Project geophysicist Alan Vowles agreed to conduct a geophysical experiment that he had developed with former chief geophysicist Bob Frazer to see if they could detect the Chisel North mine 600 metres below the surface employing new technology.
Using Crone Geophysics’ deep penetrating EM system, Vowles plotted the layout of a large loop of wire for a survey that would carry the electrical current over a two-square-kilometre area above the mine.
He had a joking wager with Ed Yarrow, then HudBay’s vice president of exploration, that if the experiment showed that equipment was able to detect the existing mine, the company would invest in the necessary upgrades to do more testing.
Vowles hired local contractor Dave Koop of Koop Geotechnical Services to lay out the wire. Vowles says Koop is an adventurous, enthusiastic professional who thrives on the excitement of making new discoveries.
Although the zinc at Chisel and Lalor is not conductive, it is associated with minerals that are. As a result, Vowles anticipated that extraordinary measures would need to be taken to detect deposits significantly deeper than the 300-metre depth for which the equipment was certified.
With the instrument that detects conductive minerals set for the test, they threw the switch on the transmitter and the current flowed through more than 10 kilometres of wire.
But instead of the conventional practice of letting the receiver run for about 30 seconds to test to the technology’s proven depth of 300 metres, Vowles pushed it to a new level.
He left the current on to record thousands of readings while he and the team went for lunch! When they returned the readings confirmed the mine was clearly in evidence 600 metres below the surface.
The results meant that HudBay could use the technology to search for deep deposits all around their numerous mine sites in the Flin Flon area.

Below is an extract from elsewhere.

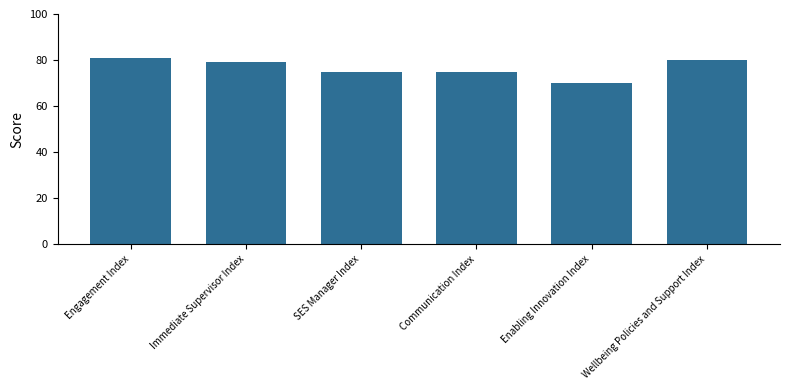

Are the bars horizontal?

No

Working with project geologist Chris Roney, who has since left the company, Vowles identified two potential sites for the next test, one near an existing mine and the other spanning an area identified by senior geologist Jerry Kitzler at a depth of 1,100 metres.
In 2003, Vowles and Roney designed a plan for the next step. They laid out huge loops of even more wire to test an area more than 800 metres deep.
When the data were plotted on a map, the anomalies looked like two bull’s eyes at a depth of about 900 metres.
Later that year they drilled a single hole into the first of the targets.
Unfortunately, the copper and zinc grades in that single sample were not economic. But the technology had worked and they had proved they could find mineralization 800 metres down.
Economics and then weather conditions intervened and delayed more drilling. By 2007 senior geologist Craig Taylor was in charge of the project. He and Gilmore, who is now chief exploration geologist, were ready to drill the second target, again 800 metres down.
At last, four years after the anomalies were first identified, drilling resumed. The results were immediately obvious. The core box was unusually heavy and just by looking at the samples, the distinctive Lalor ‘Black Jack’ zinc was evident.
Since then drilling has continued steadily, and the company has subsequently announced its discovery of a new gold zone that significantly enhances the potential of the deposit.
So HudBay Minerals is continuing on its quest to track down the even bigger deposit that Don Sangster predicted.